The problem: Lay out every line of the records below as a Markdown table with the columns Row and Line. Number the rows in order and leave out blank lines.

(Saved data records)
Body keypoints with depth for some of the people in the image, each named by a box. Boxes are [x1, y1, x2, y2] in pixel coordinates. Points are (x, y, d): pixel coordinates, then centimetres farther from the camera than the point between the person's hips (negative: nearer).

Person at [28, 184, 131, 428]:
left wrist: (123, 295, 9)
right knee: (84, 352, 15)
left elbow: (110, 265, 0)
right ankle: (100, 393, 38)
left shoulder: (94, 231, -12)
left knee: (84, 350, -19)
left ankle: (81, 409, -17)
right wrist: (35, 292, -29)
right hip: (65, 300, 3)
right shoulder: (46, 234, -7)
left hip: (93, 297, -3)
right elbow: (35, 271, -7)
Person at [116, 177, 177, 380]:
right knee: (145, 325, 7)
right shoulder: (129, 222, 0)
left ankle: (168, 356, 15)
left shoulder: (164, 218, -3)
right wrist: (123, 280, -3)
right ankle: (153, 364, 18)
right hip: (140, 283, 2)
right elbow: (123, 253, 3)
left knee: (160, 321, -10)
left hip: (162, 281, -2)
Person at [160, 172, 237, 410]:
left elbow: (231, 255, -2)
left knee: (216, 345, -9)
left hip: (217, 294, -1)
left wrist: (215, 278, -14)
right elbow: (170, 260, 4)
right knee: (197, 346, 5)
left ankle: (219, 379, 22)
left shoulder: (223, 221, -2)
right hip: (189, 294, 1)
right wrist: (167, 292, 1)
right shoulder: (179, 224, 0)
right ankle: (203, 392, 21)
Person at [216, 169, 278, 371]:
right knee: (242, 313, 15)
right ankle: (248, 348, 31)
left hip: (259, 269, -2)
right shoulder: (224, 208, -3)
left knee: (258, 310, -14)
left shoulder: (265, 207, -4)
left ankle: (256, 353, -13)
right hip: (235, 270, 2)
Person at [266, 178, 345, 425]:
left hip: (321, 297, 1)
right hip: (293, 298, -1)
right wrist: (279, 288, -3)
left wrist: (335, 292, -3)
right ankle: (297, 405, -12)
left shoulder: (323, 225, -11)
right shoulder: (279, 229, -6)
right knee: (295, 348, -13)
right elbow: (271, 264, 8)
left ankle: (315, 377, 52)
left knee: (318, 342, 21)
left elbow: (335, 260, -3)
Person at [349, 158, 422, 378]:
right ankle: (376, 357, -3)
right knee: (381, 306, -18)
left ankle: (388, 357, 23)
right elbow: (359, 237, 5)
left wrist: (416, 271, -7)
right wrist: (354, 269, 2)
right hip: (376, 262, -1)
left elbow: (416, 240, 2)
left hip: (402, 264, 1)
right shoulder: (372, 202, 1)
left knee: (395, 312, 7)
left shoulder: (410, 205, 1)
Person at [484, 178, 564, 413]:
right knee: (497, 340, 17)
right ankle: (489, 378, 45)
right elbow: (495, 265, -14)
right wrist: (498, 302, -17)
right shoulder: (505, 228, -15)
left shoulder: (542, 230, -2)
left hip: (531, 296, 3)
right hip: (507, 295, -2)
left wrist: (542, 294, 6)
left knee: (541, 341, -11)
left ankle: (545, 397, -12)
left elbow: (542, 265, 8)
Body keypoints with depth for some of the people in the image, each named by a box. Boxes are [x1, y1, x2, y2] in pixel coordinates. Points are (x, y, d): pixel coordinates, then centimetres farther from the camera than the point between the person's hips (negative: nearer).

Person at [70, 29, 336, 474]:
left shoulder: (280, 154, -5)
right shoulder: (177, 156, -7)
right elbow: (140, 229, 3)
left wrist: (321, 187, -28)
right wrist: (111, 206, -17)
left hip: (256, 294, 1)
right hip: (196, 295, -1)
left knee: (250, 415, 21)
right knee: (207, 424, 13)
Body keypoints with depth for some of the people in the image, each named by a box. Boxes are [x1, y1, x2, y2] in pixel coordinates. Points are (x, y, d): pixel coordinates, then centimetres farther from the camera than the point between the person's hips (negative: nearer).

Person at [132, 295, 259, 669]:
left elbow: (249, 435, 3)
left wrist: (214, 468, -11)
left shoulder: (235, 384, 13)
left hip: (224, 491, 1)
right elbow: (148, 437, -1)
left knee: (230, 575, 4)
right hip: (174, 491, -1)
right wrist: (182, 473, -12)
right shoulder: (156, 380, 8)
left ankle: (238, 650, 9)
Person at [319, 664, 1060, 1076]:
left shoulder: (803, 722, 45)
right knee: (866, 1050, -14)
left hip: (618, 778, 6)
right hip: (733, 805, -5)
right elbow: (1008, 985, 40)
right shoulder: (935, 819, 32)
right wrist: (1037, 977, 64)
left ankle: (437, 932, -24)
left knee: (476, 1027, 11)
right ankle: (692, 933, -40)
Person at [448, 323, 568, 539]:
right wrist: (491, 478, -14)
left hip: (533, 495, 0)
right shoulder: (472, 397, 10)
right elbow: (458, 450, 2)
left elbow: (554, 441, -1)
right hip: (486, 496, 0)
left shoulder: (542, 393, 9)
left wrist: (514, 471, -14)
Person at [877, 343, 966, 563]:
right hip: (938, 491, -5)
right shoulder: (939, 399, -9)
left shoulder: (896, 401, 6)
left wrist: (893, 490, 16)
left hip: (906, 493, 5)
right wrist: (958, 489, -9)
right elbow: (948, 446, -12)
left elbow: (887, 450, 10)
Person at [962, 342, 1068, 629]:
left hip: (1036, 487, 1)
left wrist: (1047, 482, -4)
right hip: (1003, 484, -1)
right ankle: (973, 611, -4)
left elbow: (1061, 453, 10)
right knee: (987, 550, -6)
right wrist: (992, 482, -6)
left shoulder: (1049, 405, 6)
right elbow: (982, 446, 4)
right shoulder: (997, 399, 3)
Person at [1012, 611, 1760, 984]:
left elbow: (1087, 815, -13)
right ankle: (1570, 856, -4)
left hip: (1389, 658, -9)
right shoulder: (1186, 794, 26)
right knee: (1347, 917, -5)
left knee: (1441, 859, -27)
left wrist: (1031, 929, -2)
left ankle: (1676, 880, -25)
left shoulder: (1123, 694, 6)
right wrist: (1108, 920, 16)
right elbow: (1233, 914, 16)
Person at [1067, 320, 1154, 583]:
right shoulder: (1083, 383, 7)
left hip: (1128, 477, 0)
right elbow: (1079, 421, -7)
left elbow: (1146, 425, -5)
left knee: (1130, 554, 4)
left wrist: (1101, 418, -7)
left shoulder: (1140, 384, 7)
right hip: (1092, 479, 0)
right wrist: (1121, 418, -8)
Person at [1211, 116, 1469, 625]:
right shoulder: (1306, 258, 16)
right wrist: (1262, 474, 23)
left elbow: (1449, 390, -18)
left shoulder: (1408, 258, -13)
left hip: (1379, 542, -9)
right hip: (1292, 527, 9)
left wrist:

Exercise result:
| Row | Line |
|---|---|
| 1 | Body keypoints with depth for some of the people in the image, each named by a box. Boxes are [x1, y1, x2, y2] in pixel coordinates. Points are (x, y, d): pixel coordinates, then centimetres farther from the camera than the point between the person's hips (negative: nearer). |
| 2 | Person at [28, 184, 131, 428]: |
| 3 | left wrist: (123, 295, 9) |
| 4 | right knee: (84, 352, 15) |
| 5 | left elbow: (110, 265, 0) |
| 6 | right ankle: (100, 393, 38) |
| 7 | left shoulder: (94, 231, -12) |
| 8 | left knee: (84, 350, -19) |
| 9 | left ankle: (81, 409, -17) |
| 10 | right wrist: (35, 292, -29) |
| 11 | right hip: (65, 300, 3) |
| 12 | right shoulder: (46, 234, -7) |
| 13 | left hip: (93, 297, -3) |
| 14 | right elbow: (35, 271, -7) |
| 15 | Person at [116, 177, 177, 380]: |
| 16 | right knee: (145, 325, 7) |
| 17 | right shoulder: (129, 222, 0) |
| 18 | left ankle: (168, 356, 15) |
| 19 | left shoulder: (164, 218, -3) |
| 20 | right wrist: (123, 280, -3) |
| 21 | right ankle: (153, 364, 18) |
| 22 | right hip: (140, 283, 2) |
| 23 | right elbow: (123, 253, 3) |
| 24 | left knee: (160, 321, -10) |
| 25 | left hip: (162, 281, -2) |
| 26 | Person at [160, 172, 237, 410]: |
| 27 | left elbow: (231, 255, -2) |
| 28 | left knee: (216, 345, -9) |
| 29 | left hip: (217, 294, -1) |
| 30 | left wrist: (215, 278, -14) |
| 31 | right elbow: (170, 260, 4) |
| 32 | right knee: (197, 346, 5) |
| 33 | left ankle: (219, 379, 22) |
| 34 | left shoulder: (223, 221, -2) |
| 35 | right hip: (189, 294, 1) |
| 36 | right wrist: (167, 292, 1) |
| 37 | right shoulder: (179, 224, 0) |
| 38 | right ankle: (203, 392, 21) |
| 39 | Person at [216, 169, 278, 371]: |
| 40 | right knee: (242, 313, 15) |
| 41 | right ankle: (248, 348, 31) |
| 42 | left hip: (259, 269, -2) |
| 43 | right shoulder: (224, 208, -3) |
| 44 | left knee: (258, 310, -14) |
| 45 | left shoulder: (265, 207, -4) |
| 46 | left ankle: (256, 353, -13) |
| 47 | right hip: (235, 270, 2) |
| 48 | Person at [266, 178, 345, 425]: |
| 49 | left hip: (321, 297, 1) |
| 50 | right hip: (293, 298, -1) |
| 51 | right wrist: (279, 288, -3) |
| 52 | left wrist: (335, 292, -3) |
| 53 | right ankle: (297, 405, -12) |
| 54 | left shoulder: (323, 225, -11) |
| 55 | right shoulder: (279, 229, -6) |
| 56 | right knee: (295, 348, -13) |
| 57 | right elbow: (271, 264, 8) |
| 58 | left ankle: (315, 377, 52) |
| 59 | left knee: (318, 342, 21) |
| 60 | left elbow: (335, 260, -3) |
| 61 | Person at [349, 158, 422, 378]: |
| 62 | right ankle: (376, 357, -3) |
| 63 | right knee: (381, 306, -18) |
| 64 | left ankle: (388, 357, 23) |
| 65 | right elbow: (359, 237, 5) |
| 66 | left wrist: (416, 271, -7) |
| 67 | right wrist: (354, 269, 2) |
| 68 | right hip: (376, 262, -1) |
| 69 | left elbow: (416, 240, 2) |
| 70 | left hip: (402, 264, 1) |
| 71 | right shoulder: (372, 202, 1) |
| 72 | left knee: (395, 312, 7) |
| 73 | left shoulder: (410, 205, 1) |
| 74 | Person at [484, 178, 564, 413]: |
| 75 | right knee: (497, 340, 17) |
| 76 | right ankle: (489, 378, 45) |
| 77 | right elbow: (495, 265, -14) |
| 78 | right wrist: (498, 302, -17) |
| 79 | right shoulder: (505, 228, -15) |
| 80 | left shoulder: (542, 230, -2) |
| 81 | left hip: (531, 296, 3) |
| 82 | right hip: (507, 295, -2) |
| 83 | left wrist: (542, 294, 6) |
| 84 | left knee: (541, 341, -11) |
| 85 | left ankle: (545, 397, -12) |
| 86 | left elbow: (542, 265, 8) |
| 87 | Body keypoints with depth for some of the people in the image, each named by a box. Boxes are [x1, y1, x2, y2] in pixel coordinates. Points are (x, y, d): pixel coordinates, then centimetres farther from the camera than the point between the person's hips (negative: nearer). |
| 88 | Person at [70, 29, 336, 474]: |
| 89 | left shoulder: (280, 154, -5) |
| 90 | right shoulder: (177, 156, -7) |
| 91 | right elbow: (140, 229, 3) |
| 92 | left wrist: (321, 187, -28) |
| 93 | right wrist: (111, 206, -17) |
| 94 | left hip: (256, 294, 1) |
| 95 | right hip: (196, 295, -1) |
| 96 | left knee: (250, 415, 21) |
| 97 | right knee: (207, 424, 13) |
| 98 | Body keypoints with depth for some of the people in the image, each named by a box. Boxes are [x1, y1, x2, y2] in pixel coordinates. Points are (x, y, d): pixel coordinates, then centimetres farther from the camera than the point between the person's hips (negative: nearer). |
| 99 | Person at [132, 295, 259, 669]: |
| 100 | left elbow: (249, 435, 3) |
| 101 | left wrist: (214, 468, -11) |
| 102 | left shoulder: (235, 384, 13) |
| 103 | left hip: (224, 491, 1) |
| 104 | right elbow: (148, 437, -1) |
| 105 | left knee: (230, 575, 4) |
| 106 | right hip: (174, 491, -1) |
| 107 | right wrist: (182, 473, -12) |
| 108 | right shoulder: (156, 380, 8) |
| 109 | left ankle: (238, 650, 9) |
| 110 | Person at [319, 664, 1060, 1076]: |
| 111 | left shoulder: (803, 722, 45) |
| 112 | right knee: (866, 1050, -14) |
| 113 | left hip: (618, 778, 6) |
| 114 | right hip: (733, 805, -5) |
| 115 | right elbow: (1008, 985, 40) |
| 116 | right shoulder: (935, 819, 32) |
| 117 | right wrist: (1037, 977, 64) |
| 118 | left ankle: (437, 932, -24) |
| 119 | left knee: (476, 1027, 11) |
| 120 | right ankle: (692, 933, -40) |
| 121 | Person at [448, 323, 568, 539]: |
| 122 | right wrist: (491, 478, -14) |
| 123 | left hip: (533, 495, 0) |
| 124 | right shoulder: (472, 397, 10) |
| 125 | right elbow: (458, 450, 2) |
| 126 | left elbow: (554, 441, -1) |
| 127 | right hip: (486, 496, 0) |
| 128 | left shoulder: (542, 393, 9) |
| 129 | left wrist: (514, 471, -14) |
| 130 | Person at [877, 343, 966, 563]: |
| 131 | right hip: (938, 491, -5) |
| 132 | right shoulder: (939, 399, -9) |
| 133 | left shoulder: (896, 401, 6) |
| 134 | left wrist: (893, 490, 16) |
| 135 | left hip: (906, 493, 5) |
| 136 | right wrist: (958, 489, -9) |
| 137 | right elbow: (948, 446, -12) |
| 138 | left elbow: (887, 450, 10) |
| 139 | Person at [962, 342, 1068, 629]: |
| 140 | left hip: (1036, 487, 1) |
| 141 | left wrist: (1047, 482, -4) |
| 142 | right hip: (1003, 484, -1) |
| 143 | right ankle: (973, 611, -4) |
| 144 | left elbow: (1061, 453, 10) |
| 145 | right knee: (987, 550, -6) |
| 146 | right wrist: (992, 482, -6) |
| 147 | left shoulder: (1049, 405, 6) |
| 148 | right elbow: (982, 446, 4) |
| 149 | right shoulder: (997, 399, 3) |
| 150 | Person at [1012, 611, 1760, 984]: |
| 151 | left elbow: (1087, 815, -13) |
| 152 | right ankle: (1570, 856, -4) |
| 153 | left hip: (1389, 658, -9) |
| 154 | right shoulder: (1186, 794, 26) |
| 155 | right knee: (1347, 917, -5) |
| 156 | left knee: (1441, 859, -27) |
| 157 | left wrist: (1031, 929, -2) |
| 158 | left ankle: (1676, 880, -25) |
| 159 | left shoulder: (1123, 694, 6) |
| 160 | right wrist: (1108, 920, 16) |
| 161 | right elbow: (1233, 914, 16) |
| 162 | Person at [1067, 320, 1154, 583]: |
| 163 | right shoulder: (1083, 383, 7) |
| 164 | left hip: (1128, 477, 0) |
| 165 | right elbow: (1079, 421, -7) |
| 166 | left elbow: (1146, 425, -5) |
| 167 | left knee: (1130, 554, 4) |
| 168 | left wrist: (1101, 418, -7) |
| 169 | left shoulder: (1140, 384, 7) |
| 170 | right hip: (1092, 479, 0) |
| 171 | right wrist: (1121, 418, -8) |
| 172 | Person at [1211, 116, 1469, 625]: |
| 173 | right shoulder: (1306, 258, 16) |
| 174 | right wrist: (1262, 474, 23) |
| 175 | left elbow: (1449, 390, -18) |
| 176 | left shoulder: (1408, 258, -13) |
| 177 | left hip: (1379, 542, -9) |
| 178 | right hip: (1292, 527, 9) |
| 179 | left wrist: |